▸ **Your instructions**: Using the string "tspan" as the key, pull each matching line out of the records below.

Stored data

....

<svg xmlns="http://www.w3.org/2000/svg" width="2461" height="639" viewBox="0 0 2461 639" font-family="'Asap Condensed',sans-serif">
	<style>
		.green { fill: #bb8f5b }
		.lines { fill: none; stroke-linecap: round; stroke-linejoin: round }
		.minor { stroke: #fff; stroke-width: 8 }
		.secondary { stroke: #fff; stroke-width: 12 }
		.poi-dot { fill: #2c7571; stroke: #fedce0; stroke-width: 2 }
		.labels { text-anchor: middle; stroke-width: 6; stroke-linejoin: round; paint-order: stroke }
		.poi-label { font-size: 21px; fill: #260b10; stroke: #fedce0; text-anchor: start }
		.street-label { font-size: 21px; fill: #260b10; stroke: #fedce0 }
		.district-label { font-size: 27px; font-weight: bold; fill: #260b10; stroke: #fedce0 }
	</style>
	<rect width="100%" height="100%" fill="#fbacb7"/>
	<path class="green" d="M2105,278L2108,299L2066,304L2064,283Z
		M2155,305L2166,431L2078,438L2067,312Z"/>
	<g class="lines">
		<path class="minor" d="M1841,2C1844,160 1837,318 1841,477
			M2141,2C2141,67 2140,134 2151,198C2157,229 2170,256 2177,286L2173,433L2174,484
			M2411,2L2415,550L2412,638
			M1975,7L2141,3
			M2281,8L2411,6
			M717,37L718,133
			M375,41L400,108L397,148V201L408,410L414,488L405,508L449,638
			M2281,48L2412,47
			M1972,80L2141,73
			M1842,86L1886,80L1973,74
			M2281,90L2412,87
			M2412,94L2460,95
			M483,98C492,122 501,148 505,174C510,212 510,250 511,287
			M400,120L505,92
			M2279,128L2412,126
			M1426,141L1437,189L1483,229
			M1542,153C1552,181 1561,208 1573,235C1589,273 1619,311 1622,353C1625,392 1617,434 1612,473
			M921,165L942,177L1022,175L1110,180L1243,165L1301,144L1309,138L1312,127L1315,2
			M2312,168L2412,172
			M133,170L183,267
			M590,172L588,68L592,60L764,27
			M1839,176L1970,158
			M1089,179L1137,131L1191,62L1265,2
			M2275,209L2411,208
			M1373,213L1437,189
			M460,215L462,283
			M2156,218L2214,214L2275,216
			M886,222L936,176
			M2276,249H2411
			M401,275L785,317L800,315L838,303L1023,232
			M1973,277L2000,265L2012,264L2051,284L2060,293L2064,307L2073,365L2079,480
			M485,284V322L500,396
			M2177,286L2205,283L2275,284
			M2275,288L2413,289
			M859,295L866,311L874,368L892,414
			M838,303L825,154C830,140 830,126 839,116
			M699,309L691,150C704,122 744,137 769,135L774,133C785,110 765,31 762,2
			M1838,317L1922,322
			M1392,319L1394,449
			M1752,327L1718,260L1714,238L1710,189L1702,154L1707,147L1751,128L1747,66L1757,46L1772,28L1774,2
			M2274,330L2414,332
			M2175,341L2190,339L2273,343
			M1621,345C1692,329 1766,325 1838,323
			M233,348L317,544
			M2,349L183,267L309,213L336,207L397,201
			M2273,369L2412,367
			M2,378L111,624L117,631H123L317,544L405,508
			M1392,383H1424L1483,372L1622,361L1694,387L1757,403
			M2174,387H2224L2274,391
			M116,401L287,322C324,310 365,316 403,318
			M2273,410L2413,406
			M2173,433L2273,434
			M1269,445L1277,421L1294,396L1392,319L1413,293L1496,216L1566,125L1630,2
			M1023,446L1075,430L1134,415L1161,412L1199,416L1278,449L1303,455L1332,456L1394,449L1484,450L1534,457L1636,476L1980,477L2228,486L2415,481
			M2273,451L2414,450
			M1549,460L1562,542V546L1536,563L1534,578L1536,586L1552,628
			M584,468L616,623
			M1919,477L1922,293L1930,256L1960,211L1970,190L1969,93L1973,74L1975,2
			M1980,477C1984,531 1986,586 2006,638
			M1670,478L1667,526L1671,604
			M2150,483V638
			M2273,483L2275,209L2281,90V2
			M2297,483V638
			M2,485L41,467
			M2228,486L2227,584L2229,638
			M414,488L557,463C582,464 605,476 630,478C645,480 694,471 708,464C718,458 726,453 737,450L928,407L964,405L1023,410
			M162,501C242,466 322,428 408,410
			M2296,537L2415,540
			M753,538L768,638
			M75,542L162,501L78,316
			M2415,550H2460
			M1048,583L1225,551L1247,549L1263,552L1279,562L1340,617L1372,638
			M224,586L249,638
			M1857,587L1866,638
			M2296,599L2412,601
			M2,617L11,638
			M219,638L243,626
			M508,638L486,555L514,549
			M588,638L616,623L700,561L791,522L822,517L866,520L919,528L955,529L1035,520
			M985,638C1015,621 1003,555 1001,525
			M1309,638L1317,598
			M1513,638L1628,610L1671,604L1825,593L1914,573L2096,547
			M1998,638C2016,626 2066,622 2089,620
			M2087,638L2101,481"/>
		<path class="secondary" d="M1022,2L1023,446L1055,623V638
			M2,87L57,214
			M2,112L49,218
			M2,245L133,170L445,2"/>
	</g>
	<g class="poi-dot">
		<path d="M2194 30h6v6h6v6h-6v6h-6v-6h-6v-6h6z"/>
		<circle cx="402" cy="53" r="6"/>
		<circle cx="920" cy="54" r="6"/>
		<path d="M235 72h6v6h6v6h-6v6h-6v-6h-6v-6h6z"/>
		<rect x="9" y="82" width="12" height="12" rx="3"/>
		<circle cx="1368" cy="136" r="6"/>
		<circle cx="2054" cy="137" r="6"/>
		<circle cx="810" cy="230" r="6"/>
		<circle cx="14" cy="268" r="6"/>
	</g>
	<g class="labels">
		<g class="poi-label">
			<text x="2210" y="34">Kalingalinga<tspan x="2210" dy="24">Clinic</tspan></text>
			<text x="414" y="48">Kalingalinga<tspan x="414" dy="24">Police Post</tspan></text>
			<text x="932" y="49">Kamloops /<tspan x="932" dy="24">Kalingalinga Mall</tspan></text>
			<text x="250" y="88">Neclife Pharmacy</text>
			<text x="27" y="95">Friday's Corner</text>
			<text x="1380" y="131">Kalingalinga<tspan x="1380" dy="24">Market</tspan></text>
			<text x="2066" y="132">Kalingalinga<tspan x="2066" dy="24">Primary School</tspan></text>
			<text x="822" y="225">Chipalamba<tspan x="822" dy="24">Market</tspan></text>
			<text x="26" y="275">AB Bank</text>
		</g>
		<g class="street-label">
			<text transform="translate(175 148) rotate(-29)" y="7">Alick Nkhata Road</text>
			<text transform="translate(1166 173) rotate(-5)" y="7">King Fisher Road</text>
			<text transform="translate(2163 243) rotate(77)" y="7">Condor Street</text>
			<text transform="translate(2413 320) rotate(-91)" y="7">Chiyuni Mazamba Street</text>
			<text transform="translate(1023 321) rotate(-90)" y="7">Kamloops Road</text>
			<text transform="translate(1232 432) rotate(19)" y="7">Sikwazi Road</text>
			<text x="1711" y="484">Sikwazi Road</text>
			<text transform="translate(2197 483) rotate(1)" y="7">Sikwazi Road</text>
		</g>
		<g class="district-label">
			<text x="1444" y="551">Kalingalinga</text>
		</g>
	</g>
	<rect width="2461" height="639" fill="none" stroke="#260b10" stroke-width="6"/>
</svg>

....

▸ **Exercise response**:
			<text x="2210" y="34">Kalingalinga<tspan x="2210" dy="24">Clinic</tspan></text>
			<text x="414" y="48">Kalingalinga<tspan x="414" dy="24">Police Post</tspan></text>
			<text x="932" y="49">Kamloops /<tspan x="932" dy="24">Kalingalinga Mall</tspan></text>
			<text x="1380" y="131">Kalingalinga<tspan x="1380" dy="24">Market</tspan></text>
			<text x="2066" y="132">Kalingalinga<tspan x="2066" dy="24">Primary School</tspan></text>
			<text x="822" y="225">Chipalamba<tspan x="822" dy="24">Market</tspan></text>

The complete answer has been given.